▶ **Trecho do texto**:
* * *

O marítimo José Florêncio, 68, morador desde a inauguração há oito anos, também afirmou que a vida mudou pra melhor, embora faça ressalvas em relação aos altos preços das tarifas de água e energia elétrica que está tirando o sono dos moradores.

“A minha casa era de madeira e não alagava porque estava numa parte alta do barranco, mas cansei de ver amigos sofrendo com as chuvas e as casas deles alagadas. Agora tenho o meu apartamento com dois quartos, sala, cozinha e duas áreas de serviço e estou bem instalado com a minha família”, contou o marítimo.

Ausência de infraestrutura é o problema

Mas nem tudo são flores no Parque Residencial Manaus. Alguns moradores, apesar de elogiar a infraestrutura do e reconhecer que estão morando num apartamento bem localizado, reclamaram do abandono dos serviços de manutenção.

Eles dizem que há nove meses ninguém do governo, responsável pelo conjunto, apareceu para fazer a limpeza de locais que estão tomados pelo mato.

“A iluminação pública é precária. Temos várias lâmpadas queimadas e estão ocorrendo assaltos na parte mais alta, perto da faculdade. Os alunos sofrem com os roubos de celulares”, denunciou Francisco Silva morador do local há oito anos.

O líder comunitário Odenis Reis reclamou da falta de manutenção dos órgãos públicos que não aparecem para capinar o mato que está crescendo próximos dos apartamentos.

* * *

▶ **Informações**:
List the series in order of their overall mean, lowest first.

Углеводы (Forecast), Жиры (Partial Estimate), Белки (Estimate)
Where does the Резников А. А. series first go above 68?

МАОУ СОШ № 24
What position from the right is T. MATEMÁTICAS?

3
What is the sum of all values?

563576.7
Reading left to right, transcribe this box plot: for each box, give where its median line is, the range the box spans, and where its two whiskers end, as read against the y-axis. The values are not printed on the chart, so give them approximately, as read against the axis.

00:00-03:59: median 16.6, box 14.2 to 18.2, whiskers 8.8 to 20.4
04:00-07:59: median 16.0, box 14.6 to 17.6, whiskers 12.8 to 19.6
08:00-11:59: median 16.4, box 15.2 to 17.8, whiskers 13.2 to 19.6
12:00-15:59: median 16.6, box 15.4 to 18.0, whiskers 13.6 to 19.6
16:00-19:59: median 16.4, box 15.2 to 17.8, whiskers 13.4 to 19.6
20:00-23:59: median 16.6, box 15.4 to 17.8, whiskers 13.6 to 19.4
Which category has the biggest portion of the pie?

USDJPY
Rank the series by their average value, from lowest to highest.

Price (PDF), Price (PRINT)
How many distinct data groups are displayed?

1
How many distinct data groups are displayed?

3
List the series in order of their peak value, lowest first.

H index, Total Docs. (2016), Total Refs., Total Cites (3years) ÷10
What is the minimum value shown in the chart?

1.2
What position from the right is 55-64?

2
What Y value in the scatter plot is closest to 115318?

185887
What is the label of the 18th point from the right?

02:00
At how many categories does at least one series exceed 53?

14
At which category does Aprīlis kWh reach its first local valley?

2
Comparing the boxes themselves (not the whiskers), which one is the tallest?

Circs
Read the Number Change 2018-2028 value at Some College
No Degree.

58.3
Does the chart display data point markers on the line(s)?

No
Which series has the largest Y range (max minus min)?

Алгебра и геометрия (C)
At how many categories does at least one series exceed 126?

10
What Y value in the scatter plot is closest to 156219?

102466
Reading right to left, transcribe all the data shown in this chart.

* * *

▶ **Resultado esperado**: No texto sobre o Parque Residencial Manaus, quais cômodos o marítimo José Florêncio diz ter em seu apartamento? Relacione todos.

▶ **Resposta ao exercício**:
- dois quartos
- sala
- cozinha
- duas áreas de serviço